The New Domestic Christendom
Adapted from Crucial Christianity: An Ethos Theology for the 3rd Millennium
The Christmas Coronation of Charlemagne 800 A.D.
“It is now upon you alone that the churches of Christ lean, from you alone that they await safety, from you, the avenger of crimes, guide of those who err, consoler of the afflicted, upholder of good.” So said Alcuin of York of Charlemagne, who on Christmas Day 800 A.D. was crowned the King of Christendom by Pope Leo III.

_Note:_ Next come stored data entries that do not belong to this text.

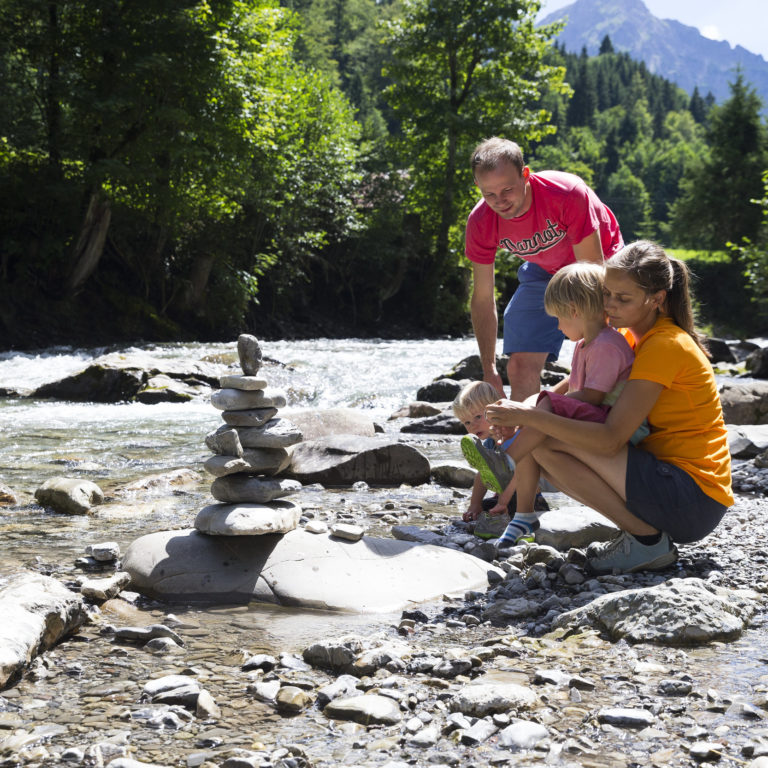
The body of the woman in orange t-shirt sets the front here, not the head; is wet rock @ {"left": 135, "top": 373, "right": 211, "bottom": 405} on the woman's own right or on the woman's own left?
on the woman's own right

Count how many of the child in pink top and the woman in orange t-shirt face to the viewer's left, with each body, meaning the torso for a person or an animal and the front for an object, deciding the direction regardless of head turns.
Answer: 2

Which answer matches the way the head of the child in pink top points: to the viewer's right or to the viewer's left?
to the viewer's left

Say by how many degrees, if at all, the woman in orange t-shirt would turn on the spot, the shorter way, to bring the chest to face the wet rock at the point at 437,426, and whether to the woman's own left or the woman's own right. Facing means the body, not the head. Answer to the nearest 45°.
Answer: approximately 90° to the woman's own right

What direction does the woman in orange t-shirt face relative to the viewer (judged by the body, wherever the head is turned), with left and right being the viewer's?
facing to the left of the viewer

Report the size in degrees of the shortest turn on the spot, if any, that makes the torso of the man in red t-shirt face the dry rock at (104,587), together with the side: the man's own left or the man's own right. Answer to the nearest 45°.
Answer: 0° — they already face it

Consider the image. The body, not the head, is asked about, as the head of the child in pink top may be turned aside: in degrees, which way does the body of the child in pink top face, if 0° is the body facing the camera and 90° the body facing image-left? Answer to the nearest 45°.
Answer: approximately 90°

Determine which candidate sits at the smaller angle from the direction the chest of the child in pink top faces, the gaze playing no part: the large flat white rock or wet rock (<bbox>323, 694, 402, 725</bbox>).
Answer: the large flat white rock
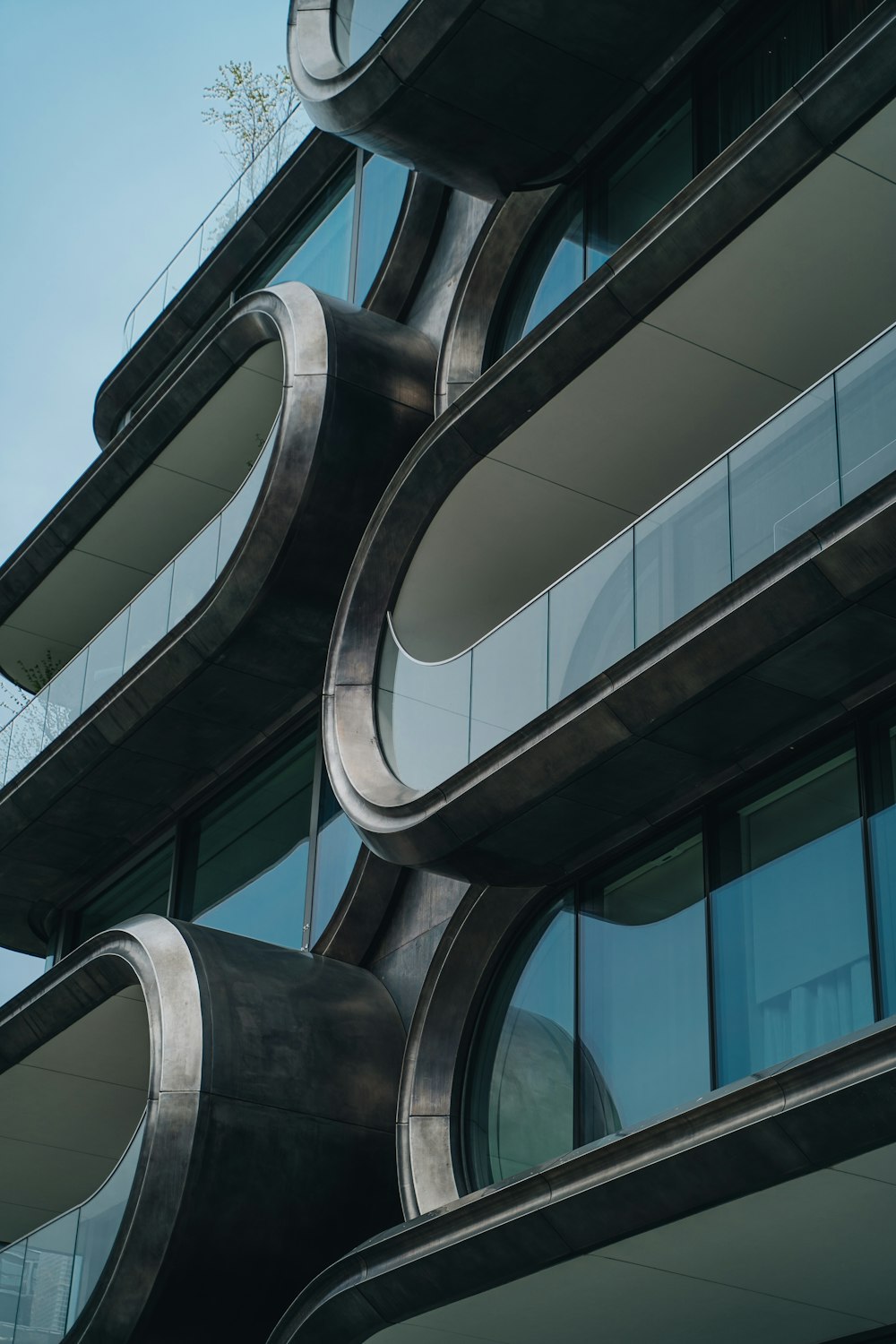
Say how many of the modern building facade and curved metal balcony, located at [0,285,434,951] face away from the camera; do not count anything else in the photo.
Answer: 0

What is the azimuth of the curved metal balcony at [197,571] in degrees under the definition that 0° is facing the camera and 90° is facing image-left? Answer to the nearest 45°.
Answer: approximately 45°

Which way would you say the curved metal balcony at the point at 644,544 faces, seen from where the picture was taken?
facing the viewer and to the left of the viewer

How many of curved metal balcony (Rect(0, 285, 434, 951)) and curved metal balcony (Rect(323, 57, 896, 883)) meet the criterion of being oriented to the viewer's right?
0

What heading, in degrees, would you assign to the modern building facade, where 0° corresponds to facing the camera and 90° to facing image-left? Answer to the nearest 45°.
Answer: approximately 45°

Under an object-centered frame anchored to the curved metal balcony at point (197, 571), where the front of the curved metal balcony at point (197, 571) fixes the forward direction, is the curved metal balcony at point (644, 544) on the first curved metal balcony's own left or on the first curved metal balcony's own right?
on the first curved metal balcony's own left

On this 1220th Christmas Day after the coronation of Charlemagne and the inauguration of Christendom I, any semblance of that Christendom has been thoroughly vanquished and definitely replaced by Satanic States and a universal anti-Christic dystopia. Thus the erstwhile Christian nations no longer have the meaning they once did, for they have apostatized, are devoid of God, and are thus illegitimate. Nostalgic ethnic sentiments and cultural romantic reenactments do not change the fact that Western countries—and most especially those that formed the bulwark of Christendom I such as France, Italy, Spain, Ireland, and even the late-coming America—have not merely reverted to heathenism but are essentially and virulently anti-Christic. For these cultures have betrayed, in fact are based upon, the very rejection of the Christian heart of Western civilization, and thus are rendered virulently hostile to Christ and his people. In short, these nations and these cultures, unlike the natural law based pagans of old, are utterly irredeemable, having as their very essence an anti-Christic dynamics. This means that the third millennium is a time where Christian patriotism can no longer be properly equated with nationalism but rather only with true piety, or love and honor of God and parents. That is, a righteous patriotism then derives solely from the inseparable love of, and wholehearted allegiance to, faith and family.

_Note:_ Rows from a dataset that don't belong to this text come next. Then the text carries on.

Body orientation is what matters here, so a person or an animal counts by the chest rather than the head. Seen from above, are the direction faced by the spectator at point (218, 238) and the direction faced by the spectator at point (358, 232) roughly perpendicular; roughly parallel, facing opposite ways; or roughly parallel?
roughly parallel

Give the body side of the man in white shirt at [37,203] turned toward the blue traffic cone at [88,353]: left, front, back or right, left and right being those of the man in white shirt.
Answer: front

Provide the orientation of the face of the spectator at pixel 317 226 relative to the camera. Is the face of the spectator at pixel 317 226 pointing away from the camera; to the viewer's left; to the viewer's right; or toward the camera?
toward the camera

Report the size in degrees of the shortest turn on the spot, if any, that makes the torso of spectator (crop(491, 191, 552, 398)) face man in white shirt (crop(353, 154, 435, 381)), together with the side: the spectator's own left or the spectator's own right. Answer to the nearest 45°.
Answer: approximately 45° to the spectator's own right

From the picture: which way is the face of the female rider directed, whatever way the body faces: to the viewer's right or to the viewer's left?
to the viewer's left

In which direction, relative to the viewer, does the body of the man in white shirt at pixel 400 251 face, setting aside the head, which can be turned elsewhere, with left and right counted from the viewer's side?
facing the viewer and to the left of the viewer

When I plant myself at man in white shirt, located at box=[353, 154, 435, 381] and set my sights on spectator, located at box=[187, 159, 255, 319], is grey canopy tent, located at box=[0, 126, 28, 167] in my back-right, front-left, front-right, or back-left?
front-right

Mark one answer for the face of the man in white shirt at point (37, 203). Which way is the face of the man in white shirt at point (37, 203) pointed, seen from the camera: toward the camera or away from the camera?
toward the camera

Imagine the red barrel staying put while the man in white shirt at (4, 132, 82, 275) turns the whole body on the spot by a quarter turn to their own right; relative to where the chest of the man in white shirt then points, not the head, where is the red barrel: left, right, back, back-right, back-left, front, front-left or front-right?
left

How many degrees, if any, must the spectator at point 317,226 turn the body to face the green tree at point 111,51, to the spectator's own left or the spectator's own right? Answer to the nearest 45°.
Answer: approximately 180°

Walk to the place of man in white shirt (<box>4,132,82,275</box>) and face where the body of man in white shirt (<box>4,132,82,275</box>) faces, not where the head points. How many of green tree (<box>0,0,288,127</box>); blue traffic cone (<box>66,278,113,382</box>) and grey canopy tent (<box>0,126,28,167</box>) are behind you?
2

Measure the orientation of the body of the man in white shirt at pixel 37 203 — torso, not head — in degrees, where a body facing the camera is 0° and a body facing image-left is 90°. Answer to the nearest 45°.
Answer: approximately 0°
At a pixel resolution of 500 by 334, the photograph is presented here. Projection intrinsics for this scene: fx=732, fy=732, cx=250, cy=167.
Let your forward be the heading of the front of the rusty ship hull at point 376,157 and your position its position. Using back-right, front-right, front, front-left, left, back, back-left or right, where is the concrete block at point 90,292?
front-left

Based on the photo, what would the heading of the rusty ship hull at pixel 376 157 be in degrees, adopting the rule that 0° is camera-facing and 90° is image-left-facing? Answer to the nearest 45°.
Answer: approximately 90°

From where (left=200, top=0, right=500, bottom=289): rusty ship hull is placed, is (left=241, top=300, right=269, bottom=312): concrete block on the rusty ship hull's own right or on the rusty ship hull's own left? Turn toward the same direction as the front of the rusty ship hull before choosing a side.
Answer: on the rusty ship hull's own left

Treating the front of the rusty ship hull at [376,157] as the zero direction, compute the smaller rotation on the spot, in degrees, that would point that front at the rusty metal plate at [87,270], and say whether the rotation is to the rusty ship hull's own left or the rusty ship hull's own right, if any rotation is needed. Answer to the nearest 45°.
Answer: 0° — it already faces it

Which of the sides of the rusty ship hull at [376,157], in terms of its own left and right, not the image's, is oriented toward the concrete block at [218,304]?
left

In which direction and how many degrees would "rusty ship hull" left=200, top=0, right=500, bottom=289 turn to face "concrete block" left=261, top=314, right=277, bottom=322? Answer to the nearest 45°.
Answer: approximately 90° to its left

Due to the new hostile sociopolitical realities, the third millennium is a time as well of new beginnings; it is a time of the clan and the small-faith community of families; and it a time when a new Christendom will be built (to the extent that it is built) solely on Christ an those clans and families. If any new Christian sociopolitical entities, even new countries, are to arise, they must arise anew and outside and beyond the demarcations of the past; outside and transcendent of the current sociopolitical powers-that-be; they must arise outside and in contradistinction to the world, the flesh, and the devil. This dawn of the third millennium requires the advent of a new Christian culture comprised of individual pastoral, that is grassroots, shoots that have made their way up among the ruins of an anti-Christic, dystopic world.

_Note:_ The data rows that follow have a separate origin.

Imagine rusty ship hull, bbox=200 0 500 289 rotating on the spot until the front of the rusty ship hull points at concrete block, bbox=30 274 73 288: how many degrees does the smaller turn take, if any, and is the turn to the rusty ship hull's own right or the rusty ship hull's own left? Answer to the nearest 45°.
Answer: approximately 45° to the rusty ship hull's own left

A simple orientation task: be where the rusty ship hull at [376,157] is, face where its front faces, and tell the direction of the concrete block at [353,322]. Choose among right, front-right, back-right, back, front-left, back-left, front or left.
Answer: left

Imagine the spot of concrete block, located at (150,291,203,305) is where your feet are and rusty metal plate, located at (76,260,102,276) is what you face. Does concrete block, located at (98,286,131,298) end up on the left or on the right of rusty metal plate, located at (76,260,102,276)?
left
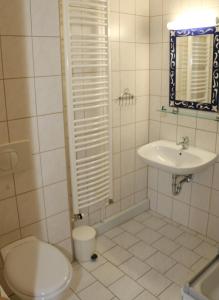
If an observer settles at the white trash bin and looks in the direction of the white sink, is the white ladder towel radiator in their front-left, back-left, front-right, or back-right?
front-left

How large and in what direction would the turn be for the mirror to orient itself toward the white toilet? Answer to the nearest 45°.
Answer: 0° — it already faces it

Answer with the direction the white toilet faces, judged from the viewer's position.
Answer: facing the viewer and to the right of the viewer

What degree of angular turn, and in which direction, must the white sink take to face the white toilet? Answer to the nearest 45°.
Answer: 0° — it already faces it

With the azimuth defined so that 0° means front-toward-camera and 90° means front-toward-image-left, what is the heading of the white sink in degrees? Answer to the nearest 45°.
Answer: approximately 45°

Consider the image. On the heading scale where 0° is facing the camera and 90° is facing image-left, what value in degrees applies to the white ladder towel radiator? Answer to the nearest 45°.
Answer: approximately 315°

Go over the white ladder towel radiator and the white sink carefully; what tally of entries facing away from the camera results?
0

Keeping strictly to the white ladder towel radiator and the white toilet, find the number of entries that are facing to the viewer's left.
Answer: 0

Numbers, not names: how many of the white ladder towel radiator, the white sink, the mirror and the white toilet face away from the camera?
0

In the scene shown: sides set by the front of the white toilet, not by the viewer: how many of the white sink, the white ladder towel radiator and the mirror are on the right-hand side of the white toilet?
0

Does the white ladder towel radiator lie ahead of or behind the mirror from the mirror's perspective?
ahead

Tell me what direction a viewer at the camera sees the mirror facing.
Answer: facing the viewer and to the left of the viewer

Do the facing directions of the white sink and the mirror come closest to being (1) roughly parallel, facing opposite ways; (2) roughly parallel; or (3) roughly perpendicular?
roughly parallel
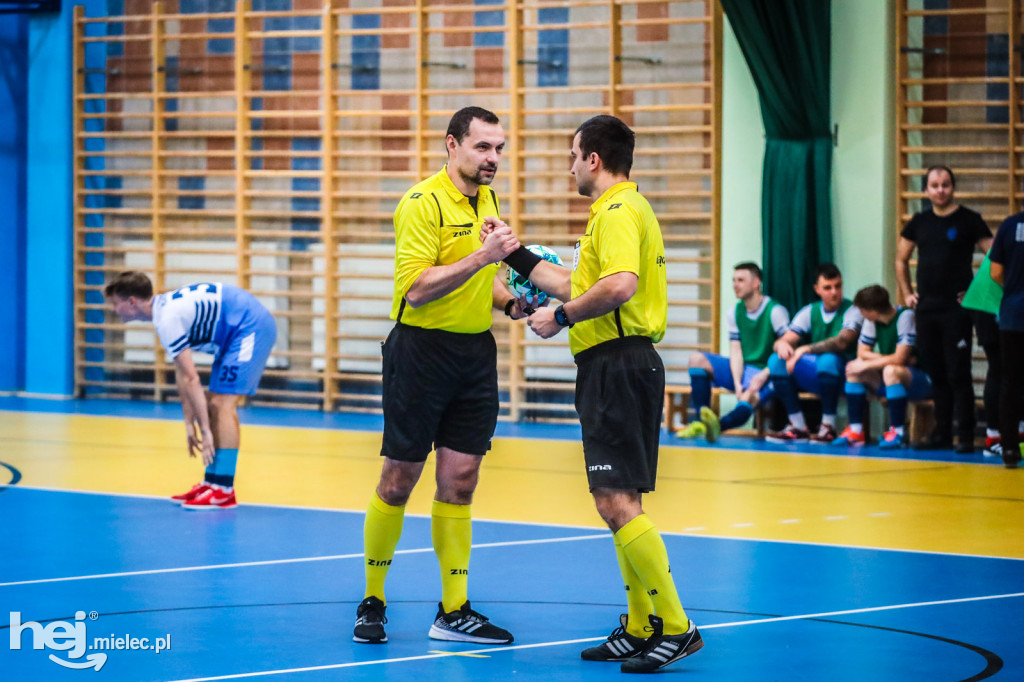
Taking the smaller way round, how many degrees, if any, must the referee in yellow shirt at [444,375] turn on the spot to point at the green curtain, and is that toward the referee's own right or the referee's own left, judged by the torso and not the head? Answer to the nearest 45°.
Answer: approximately 90° to the referee's own left

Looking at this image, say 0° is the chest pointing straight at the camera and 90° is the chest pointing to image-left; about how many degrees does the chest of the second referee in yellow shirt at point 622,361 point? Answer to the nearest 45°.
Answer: approximately 90°

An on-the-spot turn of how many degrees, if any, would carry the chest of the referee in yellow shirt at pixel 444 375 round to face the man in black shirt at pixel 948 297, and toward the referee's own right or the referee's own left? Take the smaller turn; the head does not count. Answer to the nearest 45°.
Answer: approximately 90° to the referee's own left

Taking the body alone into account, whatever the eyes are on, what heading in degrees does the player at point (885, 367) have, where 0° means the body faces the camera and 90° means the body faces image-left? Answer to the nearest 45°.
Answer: approximately 45°

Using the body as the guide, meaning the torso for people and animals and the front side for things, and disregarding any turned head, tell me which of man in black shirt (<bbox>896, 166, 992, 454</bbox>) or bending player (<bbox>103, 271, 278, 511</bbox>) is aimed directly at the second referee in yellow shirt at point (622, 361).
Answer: the man in black shirt

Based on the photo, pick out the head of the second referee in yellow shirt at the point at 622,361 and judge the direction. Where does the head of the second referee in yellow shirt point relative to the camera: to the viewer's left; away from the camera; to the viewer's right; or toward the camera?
to the viewer's left

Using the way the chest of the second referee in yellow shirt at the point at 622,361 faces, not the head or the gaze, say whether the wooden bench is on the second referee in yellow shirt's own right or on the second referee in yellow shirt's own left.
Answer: on the second referee in yellow shirt's own right

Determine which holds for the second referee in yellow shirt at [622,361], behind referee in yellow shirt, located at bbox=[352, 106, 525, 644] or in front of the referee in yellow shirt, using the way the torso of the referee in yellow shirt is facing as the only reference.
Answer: in front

It is now, in this the third Christian age, that the lay faithful are called to grow up and out of the childhood of ages past. These faithful, these so-called “commoners” and “citizens,” are called to rise up fully mature, no longer holding onto props of the world, no longer dependent or subservient to powers and principalities, but only holding onto, dependent upon, and subservient to the Holy Cross. The third millennium is truly the age of the laity. It is the age of the laity because it is the age of the family and the imago Dei individual (the image of God as free rational-volitional beings) that comprises that family. And it is the age of the family and imago Dei individual because that family is being destroyed and the individual enslaved as never before; for in God’s economy “where sin abounds grace abounds more” (RM 5:20), the truth and good arising in direct contradiction to the prevalent falsehood and evil.
1,220 years after the Coronation of Charlemagne on Christmas day, “the whole salvation of the Church of Christ,” that is, any possibility of a new Christendom, once again resides with the laity. But this new Christendom entails not the restoring of the ancient Western monarchies (as many traditionalists whimsically espouse), but with reinforcing the only timelessly God-ordain monarchy, that of the family. A new Christendom entails not the divine rights of elite kings and royal families, but rather the divine rights of the common man and the nuclear family. And these divine rights of the common lay faithful are absolute, for they derive from the faithful’s absolute right to do their duty to God, that is, their duty to abide by both natural and divine law, and indeed divine inspiration. But make no mistake, those that so abide by natural and divine law are outlaws to the Satanic State; a State that as such must be militantly engaged for “the whole salvation of the Church of Christ,” and most specifically and urgently for the salvation of the domestic church that is the family.